Most competition is held in the United States however countries around the world have Extemp tournaments.

Rankings 
Rankings for High School Extemporaneous Speaking are officially maintained by The NSDA, and two community-run organizations: Extemp Central and The Extemper's Bible

National Champions 
In American High School Extemporaneous Speaking, the Montgomery Bell Round Robin, Tournament of Champions, Extemp Tournament of Champions, National Individual Events Tournament of Champions, National Catholic Forensic League (NCFL) Grand National Championship, NSDA National Championship in United States Extemp, and NSDA National Championship in International Extemp are all considered to be national championships or of equivalent level.

Different organizations track and rank competitors based on the aforementioned national championships and circuit tournaments throughout the season.
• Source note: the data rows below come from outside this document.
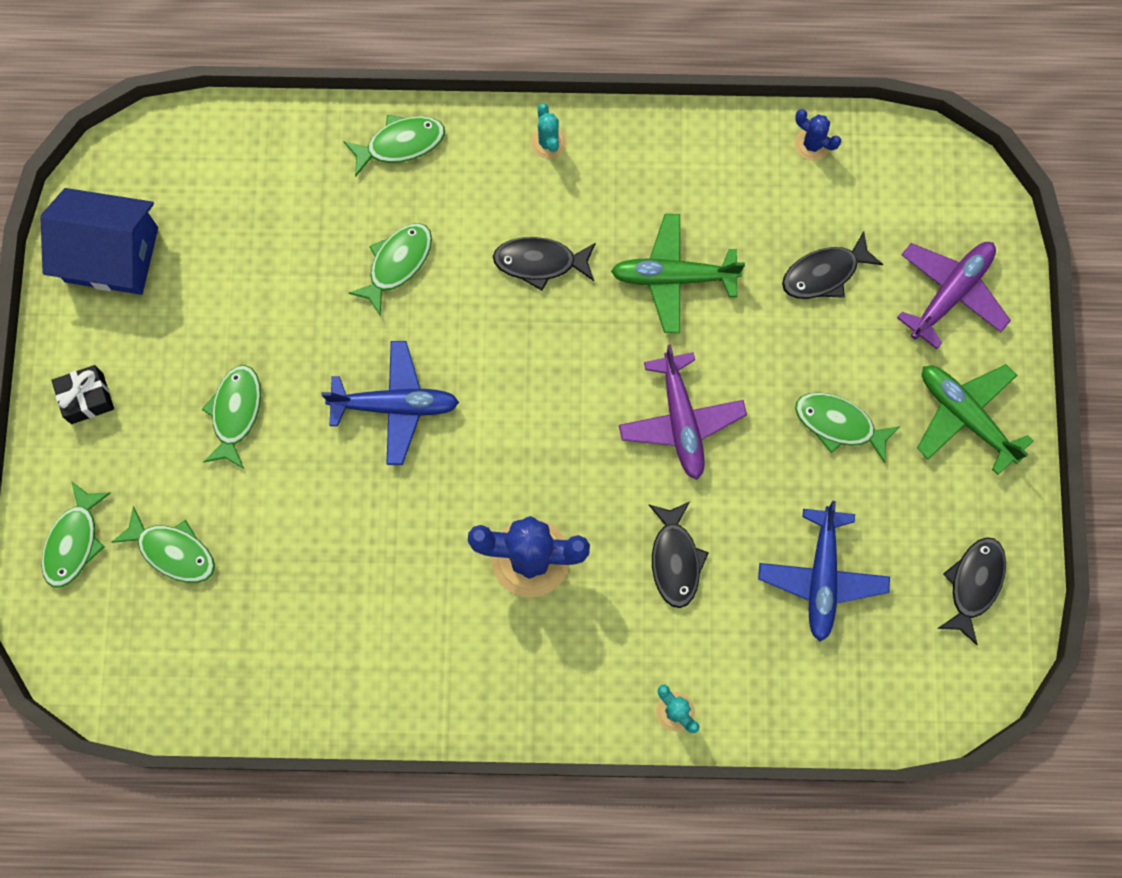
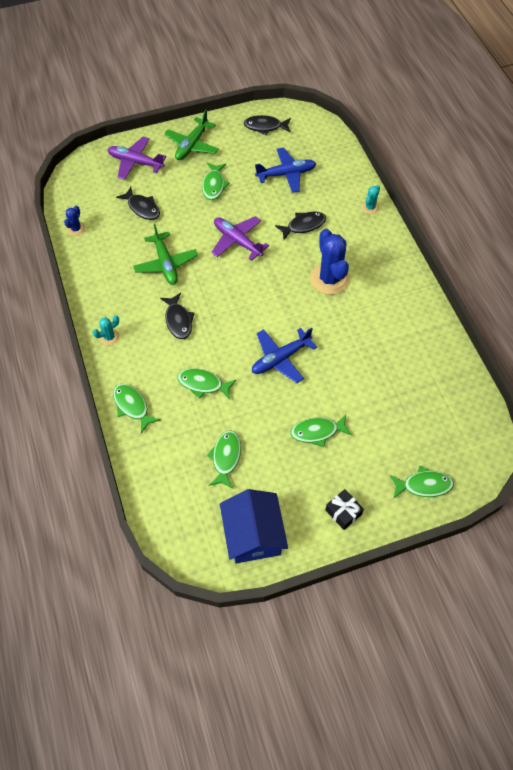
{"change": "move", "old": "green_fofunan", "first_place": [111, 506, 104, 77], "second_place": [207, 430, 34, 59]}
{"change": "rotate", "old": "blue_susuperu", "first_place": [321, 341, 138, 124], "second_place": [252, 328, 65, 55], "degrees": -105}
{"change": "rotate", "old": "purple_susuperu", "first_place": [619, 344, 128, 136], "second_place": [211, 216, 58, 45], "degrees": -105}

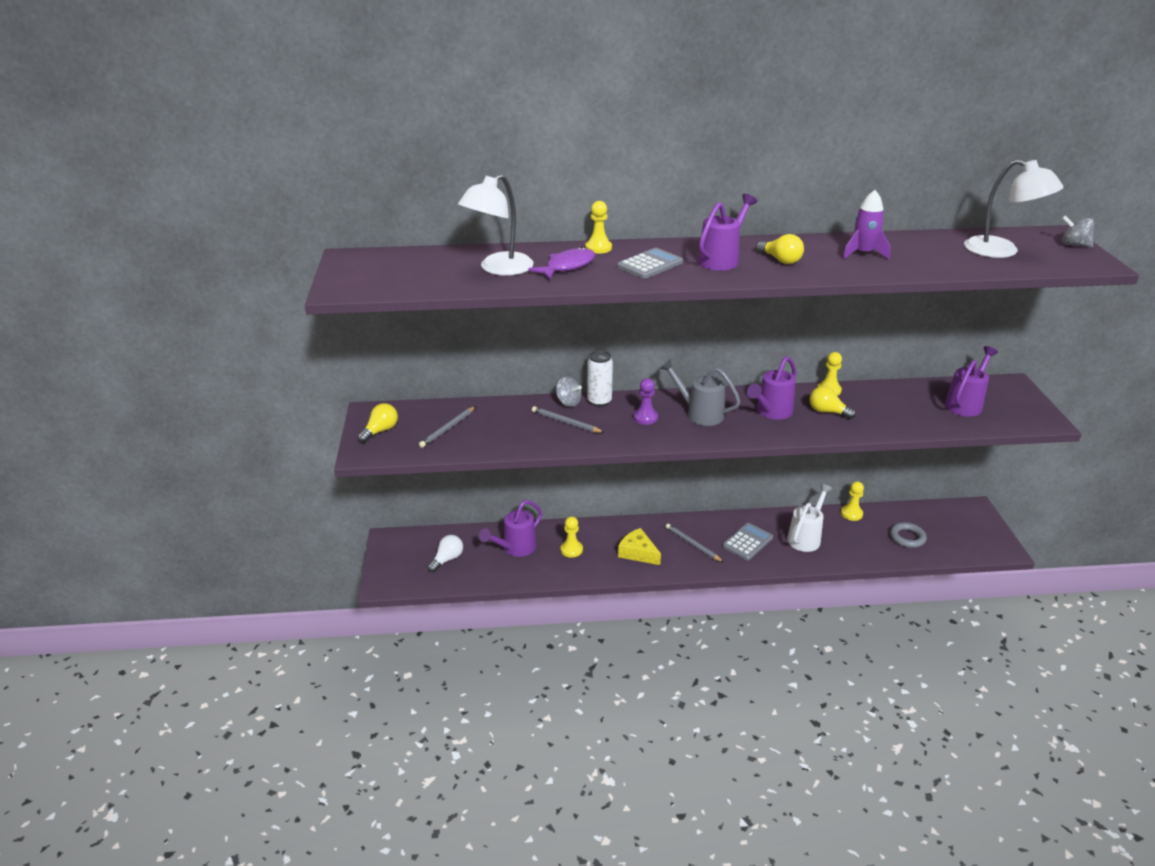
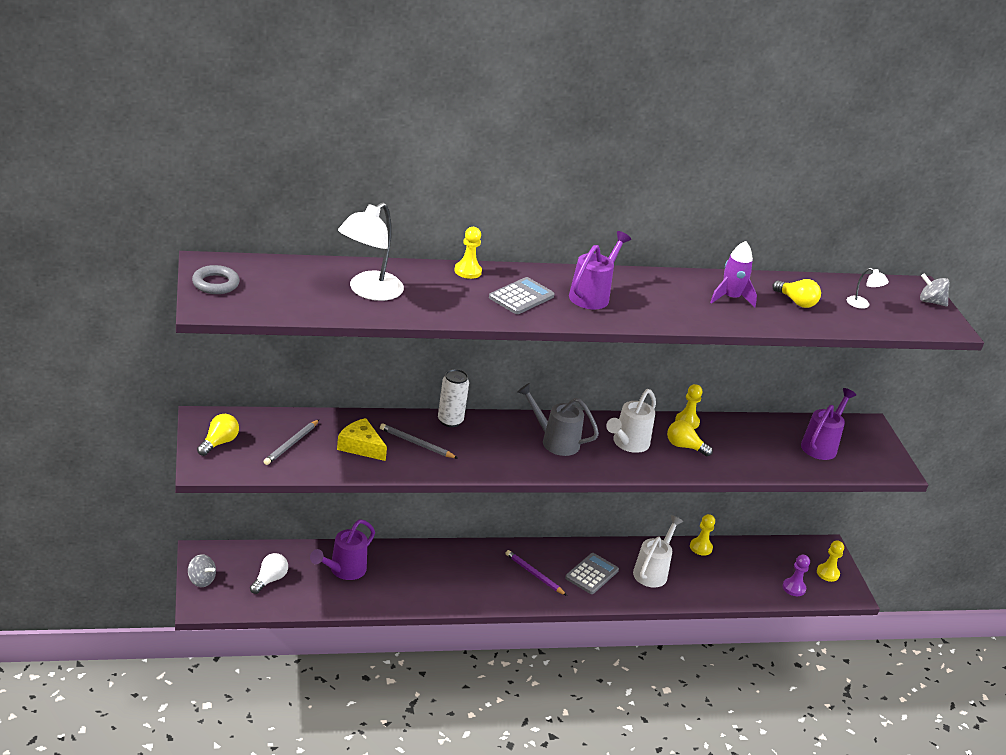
{"change": "delete", "old": "purple_fofunan", "first_place": [528, 247, 67, 32]}
{"change": "move", "old": "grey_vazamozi", "first_place": [556, 377, 26, 30], "second_place": [188, 554, 28, 33]}
{"change": "move", "old": "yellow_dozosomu", "first_place": [560, 516, 23, 42], "second_place": [817, 540, 27, 42]}
{"change": "move", "old": "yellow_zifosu", "first_place": [618, 528, 43, 37], "second_place": [337, 418, 50, 43]}
{"change": "move", "old": "purple_dozosomu", "first_place": [633, 378, 25, 47], "second_place": [783, 555, 27, 41]}
{"change": "move", "old": "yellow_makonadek", "first_place": [756, 234, 48, 30], "second_place": [772, 279, 49, 29]}
{"change": "move", "old": "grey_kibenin", "first_place": [890, 522, 37, 26], "second_place": [192, 265, 48, 29]}
{"change": "recolor", "old": "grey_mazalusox", "new": "purple_mazalusox", "first_place": [666, 524, 58, 39], "second_place": [505, 550, 62, 46]}
{"change": "recolor", "old": "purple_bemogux", "new": "white_bemogux", "first_place": [747, 356, 50, 64], "second_place": [606, 389, 50, 64]}
{"change": "resize", "old": "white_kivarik", "first_place": [964, 159, 100, 99], "second_place": [847, 268, 42, 41], "factor": 0.46}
These different "races," the NSDA Points Race in Extemp, Extemper's Bible National Points Race, and Extemp Central Points Race, rank and track competitors throughout the season, before crowning a champion at the end of the season.  

2022-2023 

In the 2022-2023 season thus far, McKinley Paltzik (Phoenix Country Day School, Arizona) won the Montgomery Bell Round Robin.

2021-2022 
In the 2021-2022 season, Daniel Kind (Lake Highland Preparatory School, Florida) won the NCFL Grand National Championship, Extemp Central Points Race, Extemper's Bible National Points Race, and the NSDA Points Race in Extemp. McKinley Paltzik (Phoenix Country Day School, Arizona) won the Montgomery Bell Round Robin, the Tournament of Champions, and the NSDA National Championship in International Extemp. Peter Alisky (Smoky Hill, Colorado) won the NSDA National Championship in United States Extemp. Gabriel Bo (Plano West Sr. High School, Texas) won the National Individual Events Tournament of Champions. Cameron Roberts (Jack C Hays High School, Texas) won the Extemp Tournament of Champions.

2020-2021 
In the 2020-2021 season Kay Rollins (The Potomac School, Virginia) won the Montgomery Bell Round Robin, the Tournament of Champions, the National Individual Events Tournament of Champions, and the NSDA Points Race in Extemp. Mukta Dharmapurikar (Durham Academy, North Carolina) won the Extemp Tournament of Champions and the Extemper's Bible National Points Race. Ananth Veluvali (Edina High School, Minnesota) won the NCFL Grand National Championship. Pranav Pattatathunaduvil (Plano West Sr. High School, Texas) won the NSDA National Championship in International Extemp. Laurel Holley (Riverside High School, South Carolina) won the NSDA National Championship in United States Extemp. Due to the COVID-19 pandemic, the Extemp Central National Points Race was not held that season. Extemp Central did not release standings for the 2020-2021 season.